Preferred pronouns are usually written as she/her, he/him, and they/them. Gender pronouns are often displayed prominently by transgender, nonbinary, genderqueer, or gender-nonconforming individuals to inform others of how they would like to be addressed. In some settings, cisgender people also display their pronouns to normalize acceptance of or to support gender-nonconforming people.
Those who support the practice of stating preferred gender pronouns sometimes offer this information while introducing themselves or by placing their pronouns in their social media profiles, Zoom usernames, and email signatures. Some universities and companies also sometimes ask or require people to state their gender pronouns in introductions or email signatures. Others object to these practices, arguing that pronouns correspond to biological sex, and that requiring people to state their preferred pronouns affirms gender ideology, or the idea that gender/sex is fluid or changeable, which they do not agree with. Some states, such as Florida, have banned the solicitation or forced use of pronouns that do not correspond to biological sex in schools.

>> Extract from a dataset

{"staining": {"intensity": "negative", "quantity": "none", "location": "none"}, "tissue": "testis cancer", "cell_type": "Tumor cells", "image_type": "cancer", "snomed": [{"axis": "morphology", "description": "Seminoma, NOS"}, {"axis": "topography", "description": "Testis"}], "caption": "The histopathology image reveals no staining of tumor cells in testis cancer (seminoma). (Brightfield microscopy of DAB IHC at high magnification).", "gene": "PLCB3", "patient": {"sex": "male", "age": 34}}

Those who support the practice of stating pronouns do so because they believe it creates a more inclusive environment for LGBTQ individuals. They believe that normalizing the practice of stating pronouns is helpful for making discussions, schools, and workplaces more accepting of LGBTQ classmates and coworkers. Proponents of stating pronouns typically believe it is wrong to assume someone’s gender identity simply from judging their appearance. Proponents of stating preferred pronouns seek to minimize harm by avoiding incorrectly assuming gender identities, which they say may trigger or deepen the gender dysphoria experienced by trans and nonbinary people. They also argue that using trans youths’ chosen names and pronouns can help reduce their risk of depression and suicide. They also argue increasingly androgynous fashion trends mean it is wise not to make gender assumptions.
Those who are against normalizing the use of preferred pronouns believe it represents a harmful ideology and invalidates biological gender/sex. They believe the practice is pressuring people to subscribe to gender ideology, which they see as invalid or unscientific, arguing there are only two genders: male and female. Some also take issue with social media content moderation policies that punish the intentional use of a person’s non-preferred pronouns, arguing it restricts free speech, requires people to lie, and encourages the false idea that denies biological sex and holds that gender can be changed or chosen. To those who object to stating preferred pronouns, sex and gender are inextricably linked, and gender is largely determined by physical/biological traits and cannot be changed by simply identifying with another gender. In this view, preferred gender pronouns only blur objective truth and encourage an ideology that leads to confusion and mental distress. They argue the moral implications of ignoring biological gender only fuel personal insecurity, depression, and higher suicide rates among youth. Moreover, some find they/them pronouns to be grammatically incorrect, arguing that “they” can only refer to multiple people and should not be used as a singular pronoun.
Some liberal opponents to normalizing the declaration of preferred pronouns worry the practice may force closeted transgender and nonbinary people into a difficult decision: to assume a pronoun they are uncomfortable with, or to publicly out themselves when they are not ready. Furthermore, while they/them pronouns are commonly used as a term for those who do not wish to fit into male or female gender roles, some in the LGBTQ community view they/them pronouns as having a more specific meaning unique to nonbinary individuals specifically, and argue that they/them pronouns should therefore not be used as a catch-all. Some also argue that the emphasis on pronouns reinforces gender stereotypes, as it may overly emphasize the importance of gender as a social construct.